Mark Fredriksen
Mark Fredriksen (18 November 1936 – 25 August 2011) was a French extreme right figure and the founder, in 1966, of the neo-Nazi Fédération d'action nationaliste et européenne.
Biography
Fredriksen co-edited Notre Europe, which was the mouthpiece of the Revolutionary Nationalist Groups (GNR), a Third Position group headed by François Duprat, who later joined the National Front (FN).
He also stood as a candidate for the National Front (FN) at a time when the party sought out alliances with more radical groups due to the impact on their support that the Parti des forces nouvelles (PFN) was having.[1] Fredriksen was a strong critic of the PFN, arguing that they were just a more militant version of mainstream Gaullism.[2] As such Fredriksen was the FN candidate in Seine-Saint-Denis in the 1978 election where his 1.4% vote share was actually one of the higher results for the far right in an election in which they failed to prosper.[3] Fredriksen left the FN after the murder of François Duprat, feeling that Jean-Marie Le Pen was too 'soft' for his liking.[4]

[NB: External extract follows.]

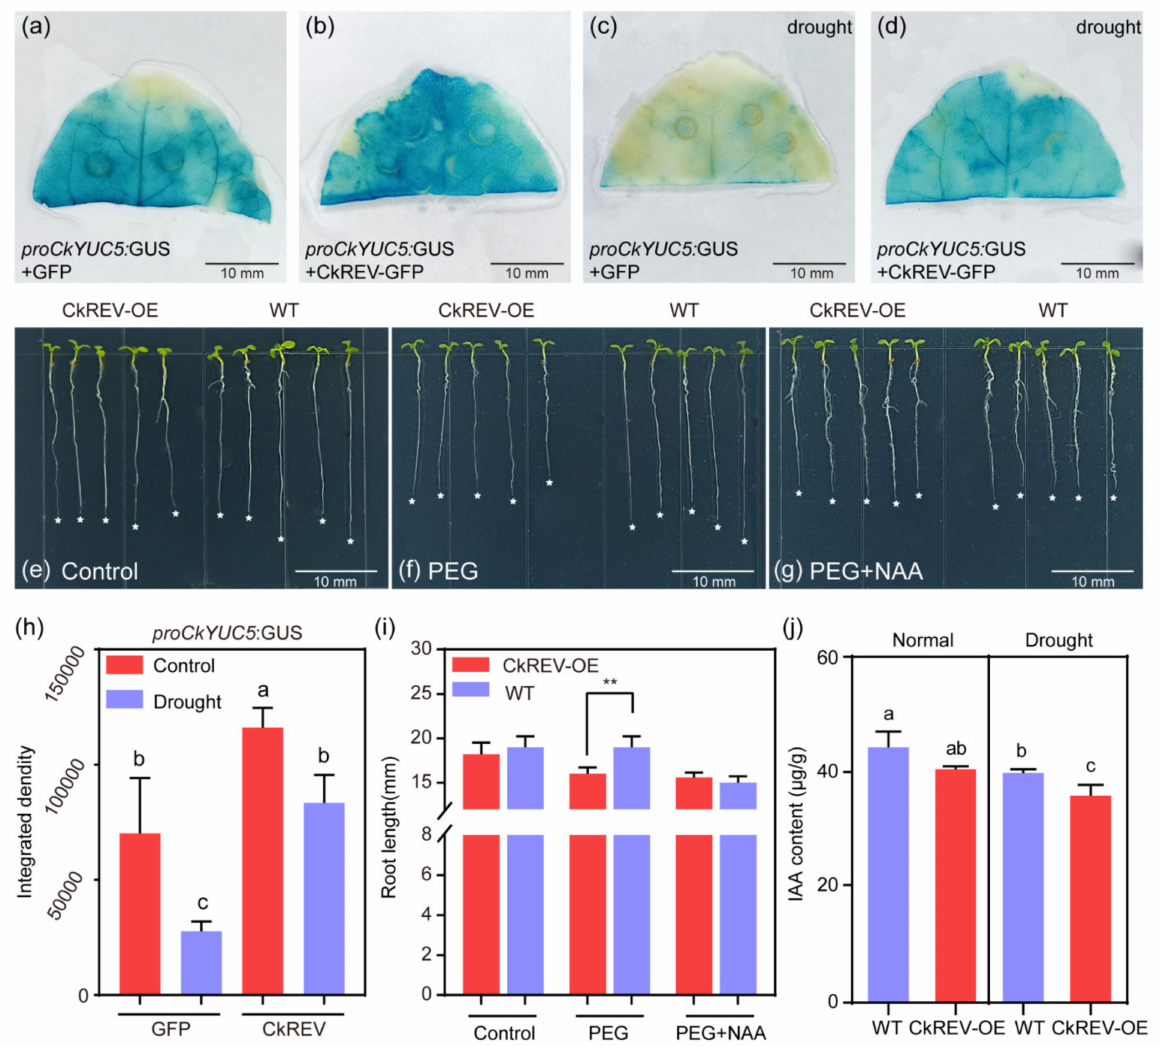
Figure 5. CkREV bidirectionally regulates the expression of CkYUC5 and inhibits the A. thaliana root length under drought stress. ( a – d ) Observe the expression changes of CkYUC5 under different treatment conditions through tobacco leaves cultured for 28 days (n = 3 biologically independent samples); ( a ) Localization of CkYUC5 in the tip of tobacco leaf under normal culture conditions; ( b ) Localization of CkYUC5 in the tip of tobacco leaf after CkREV overexpression; ( c ) Localization of CkYUC5 in the tip of tobacco leaf after PEG treatment; ( d ) Localization of CkYUC5 in the tip of tobacco leaf after overexpression of CkREV treated with PEG; ( e – g ) Four days after germination on 1/2MS plates, the phenotype of root length change of A. thaliana CkREV –OE strain and wild type under normal culture conditions, PEG treatment and PEG treatment with NAA added for 3 days (n = 5 biologically independent samples); ( h ) GUS staining statistics of A. thaliana CkREV –OE strain and wild type under different treatments; ( i ) Root length statistics of A. thaliana CkREV –OE strain and wild type under different treatments; ( j ) IAA content determination. Scale bars in ( a – g ), 10 mm. ( i ) Data are shown as the mean ± SD of five independent experiments; Student’s t –test is employed to measure statistical significance between two samples with a confidence level of 0.95 (**, p < 0.01). ( h , j ) Data are shown as the mean ± SD of three independent experiments. One–way ANOVA was performed for the statistical analysis, where different letters represent significant differences ( p <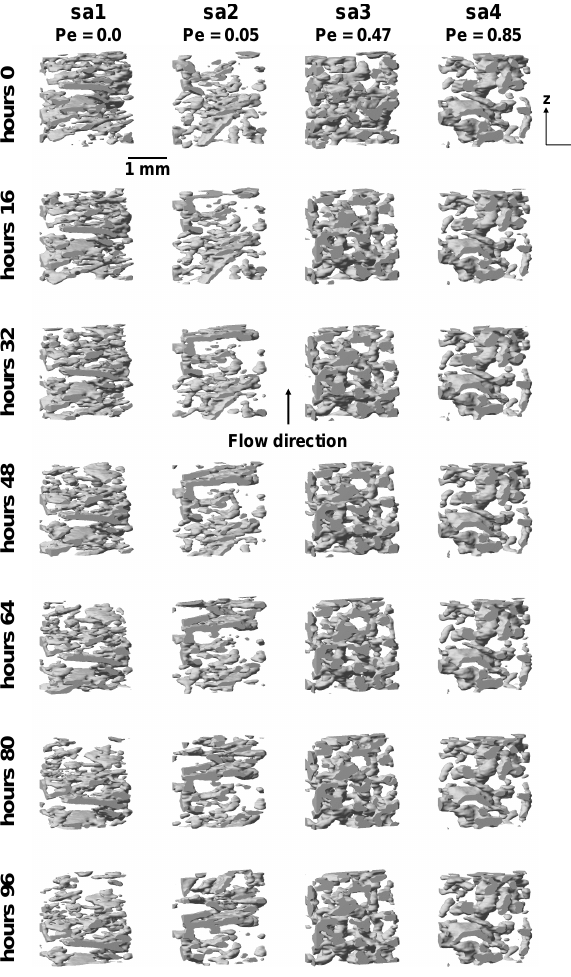
Figure 4. Evolution of the 3-D structure of the ice matrix during isothermal metamorphism under advective conditions. Experimen- tal conditions (from left to right) at different measurement times from beginning to the end (top to bottom) of the experiment. The shown cubes are 110 × 42 × 110 voxels (2mm × 0 . 75mm × 2mm) large.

Fredriksen's controversial opinions made him a target for direct attacks more than once. On 19 September 1980 Fredriksen and a group of his supporters were attacked at the Paris palace of justice by a group of people claiming to represent the Jewish Defense Organization. Fredriksen suffered a further attack on 12 October that year and had to be treated in hospital.[5] He died on 25 August 2011.[6]
Bibliography
- Shields, James G. (2007). The Extreme Right in France: From Pétain to Le Pen. Routledge. ISBN 978-0415372008.
References
- Shields, p.179
- Paul Hainsworth, The Extreme Right in Europe and the USA, Pinter, 1992, p. 38
- Shields, p.180
- Shields, p.181
- Robert Faurisson, 'Jewish Terrorism in France' Archived 2008-11-22 at the Wayback Machine
- Darchicourt, Marie-Paule; Darchicout, Yves (2011-08-26). "Décès de Mark Fredriksen" (in French). Retrieved 8 October 2011.